### [Action item]
The records below hold a stretch from the line with "Visualizar estatísticas" through the line with "Lesen Sie auch unsere weiteren Artikel zu"; return exactly those lines, ends included, and nothing more.

(Supplied data)

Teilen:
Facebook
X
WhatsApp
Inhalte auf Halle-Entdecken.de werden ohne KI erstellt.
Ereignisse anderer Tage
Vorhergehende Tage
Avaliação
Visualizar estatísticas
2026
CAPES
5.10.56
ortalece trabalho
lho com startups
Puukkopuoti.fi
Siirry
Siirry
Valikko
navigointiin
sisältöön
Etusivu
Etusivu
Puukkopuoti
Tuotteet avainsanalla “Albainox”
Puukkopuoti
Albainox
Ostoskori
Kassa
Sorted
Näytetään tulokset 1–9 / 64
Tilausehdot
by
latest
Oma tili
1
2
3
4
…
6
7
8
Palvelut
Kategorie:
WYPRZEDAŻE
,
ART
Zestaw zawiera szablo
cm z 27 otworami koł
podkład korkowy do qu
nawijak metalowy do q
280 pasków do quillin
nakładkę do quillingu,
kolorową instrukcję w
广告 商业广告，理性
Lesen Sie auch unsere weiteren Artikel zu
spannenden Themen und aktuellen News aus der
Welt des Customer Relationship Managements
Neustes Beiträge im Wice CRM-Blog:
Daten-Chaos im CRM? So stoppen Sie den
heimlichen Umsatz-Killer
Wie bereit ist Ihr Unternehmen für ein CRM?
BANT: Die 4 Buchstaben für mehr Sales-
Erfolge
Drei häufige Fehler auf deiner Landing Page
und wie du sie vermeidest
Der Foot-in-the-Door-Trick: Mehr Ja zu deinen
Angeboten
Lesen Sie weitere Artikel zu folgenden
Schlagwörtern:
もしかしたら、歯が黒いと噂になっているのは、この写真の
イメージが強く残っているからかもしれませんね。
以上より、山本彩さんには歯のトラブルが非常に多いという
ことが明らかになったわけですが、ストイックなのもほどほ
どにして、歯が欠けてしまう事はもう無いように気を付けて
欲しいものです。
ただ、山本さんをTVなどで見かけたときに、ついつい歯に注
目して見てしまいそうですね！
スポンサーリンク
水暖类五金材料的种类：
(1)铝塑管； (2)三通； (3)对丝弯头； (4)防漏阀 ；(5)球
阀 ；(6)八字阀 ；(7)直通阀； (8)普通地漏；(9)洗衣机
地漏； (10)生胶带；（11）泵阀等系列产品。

(End Supplied data)
(Supplied data)

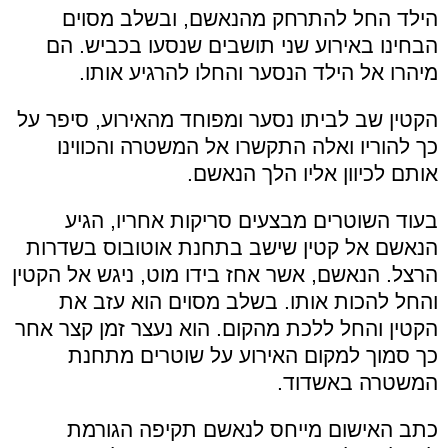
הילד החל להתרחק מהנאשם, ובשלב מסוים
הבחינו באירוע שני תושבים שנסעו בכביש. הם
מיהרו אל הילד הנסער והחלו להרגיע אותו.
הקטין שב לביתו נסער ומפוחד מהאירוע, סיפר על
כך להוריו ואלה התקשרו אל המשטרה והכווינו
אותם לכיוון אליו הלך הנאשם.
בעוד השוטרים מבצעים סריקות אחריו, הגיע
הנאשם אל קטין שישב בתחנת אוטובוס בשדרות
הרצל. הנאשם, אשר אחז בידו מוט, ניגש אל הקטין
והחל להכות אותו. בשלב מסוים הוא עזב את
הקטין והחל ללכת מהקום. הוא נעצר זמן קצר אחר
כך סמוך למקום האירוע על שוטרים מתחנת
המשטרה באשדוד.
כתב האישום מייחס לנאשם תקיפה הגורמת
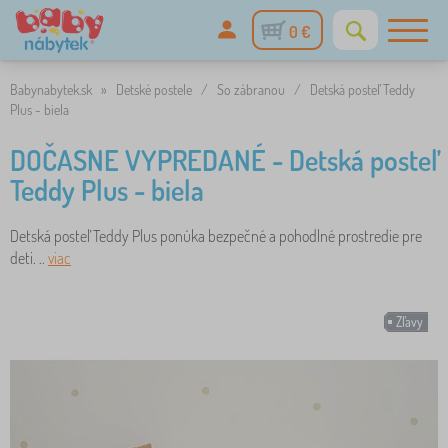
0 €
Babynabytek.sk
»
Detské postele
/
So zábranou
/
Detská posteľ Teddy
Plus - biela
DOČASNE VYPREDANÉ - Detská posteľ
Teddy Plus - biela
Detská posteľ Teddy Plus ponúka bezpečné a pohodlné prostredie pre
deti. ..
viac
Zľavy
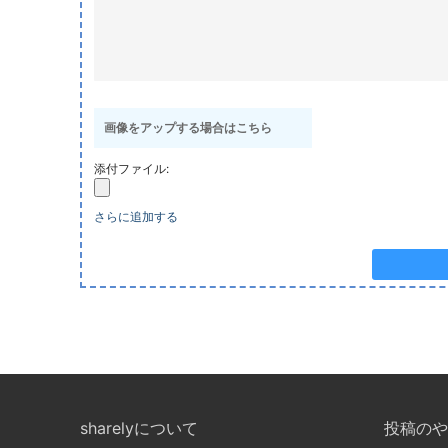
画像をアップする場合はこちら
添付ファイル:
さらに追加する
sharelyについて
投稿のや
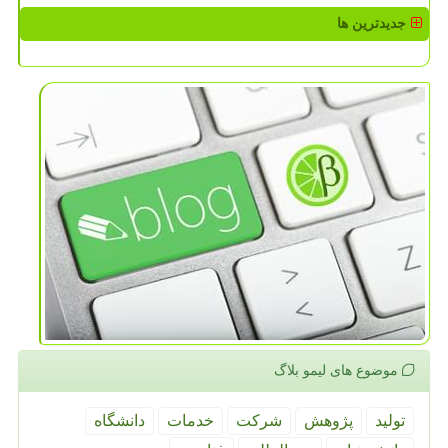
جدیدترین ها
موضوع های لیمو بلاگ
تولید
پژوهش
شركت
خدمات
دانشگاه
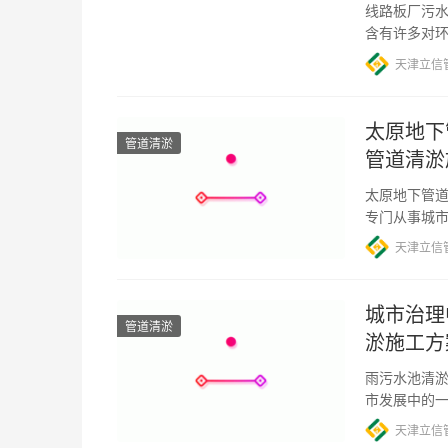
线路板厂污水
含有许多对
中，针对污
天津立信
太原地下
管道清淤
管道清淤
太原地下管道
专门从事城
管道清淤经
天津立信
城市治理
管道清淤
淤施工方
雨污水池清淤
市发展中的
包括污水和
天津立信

(End Supplied data)
(Supplied data)

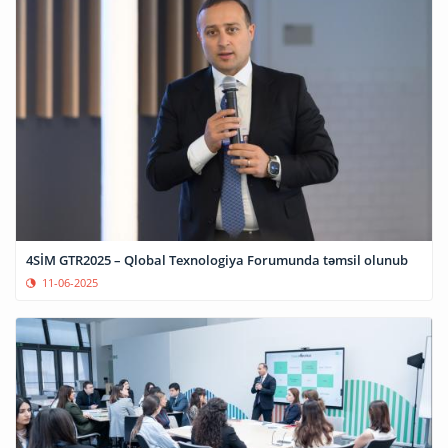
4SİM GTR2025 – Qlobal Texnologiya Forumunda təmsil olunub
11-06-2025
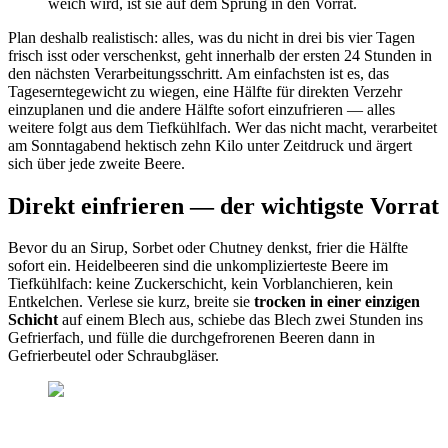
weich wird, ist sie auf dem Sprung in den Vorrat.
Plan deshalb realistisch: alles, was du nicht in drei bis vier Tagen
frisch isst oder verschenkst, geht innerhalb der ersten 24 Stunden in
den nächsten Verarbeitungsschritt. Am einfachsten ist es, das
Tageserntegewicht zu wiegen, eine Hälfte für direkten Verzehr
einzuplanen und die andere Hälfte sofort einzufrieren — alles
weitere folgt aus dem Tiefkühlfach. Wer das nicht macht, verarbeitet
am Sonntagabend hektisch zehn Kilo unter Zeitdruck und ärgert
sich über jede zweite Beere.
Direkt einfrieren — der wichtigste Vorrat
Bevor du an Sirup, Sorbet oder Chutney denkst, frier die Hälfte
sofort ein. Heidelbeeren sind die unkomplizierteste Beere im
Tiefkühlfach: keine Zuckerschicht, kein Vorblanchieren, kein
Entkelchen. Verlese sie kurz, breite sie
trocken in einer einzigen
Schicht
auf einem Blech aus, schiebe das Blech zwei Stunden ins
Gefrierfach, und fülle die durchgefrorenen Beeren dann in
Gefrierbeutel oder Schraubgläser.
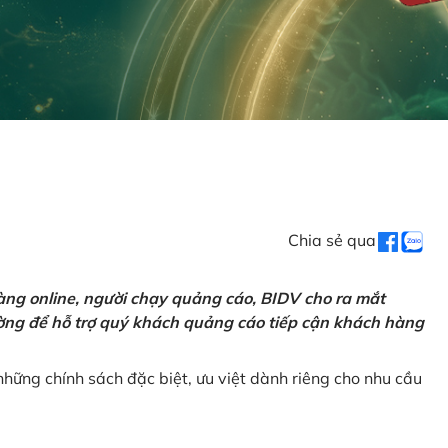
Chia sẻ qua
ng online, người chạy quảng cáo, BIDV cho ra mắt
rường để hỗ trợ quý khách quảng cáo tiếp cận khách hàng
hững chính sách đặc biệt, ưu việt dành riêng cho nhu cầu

(End Supplied data)

### [Expected answer]
Visualizar estatísticas
2026
CAPES
5.10.56
ortalece trabalho
lho com startups
Puukkopuoti.fi
Siirry
Siirry
Valikko
navigointiin
sisältöön
Etusivu
Etusivu
Puukkopuoti
Tuotteet avainsanalla “Albainox”
Puukkopuoti
Albainox
Ostoskori
Kassa
Sorted
Näytetään tulokset 1–9 / 64
Tilausehdot
by
latest
Oma tili
1
2
3
4
…
6
7
8
Palvelut
Kategorie:
WYPRZEDAŻE
,
ART
Zestaw zawiera szablo
cm z 27 otworami koł
podkład korkowy do qu
nawijak metalowy do q
280 pasków do quillin
nakładkę do quillingu,
kolorową instrukcję w
广告 商业广告，理性
Lesen Sie auch unsere weiteren Artikel zu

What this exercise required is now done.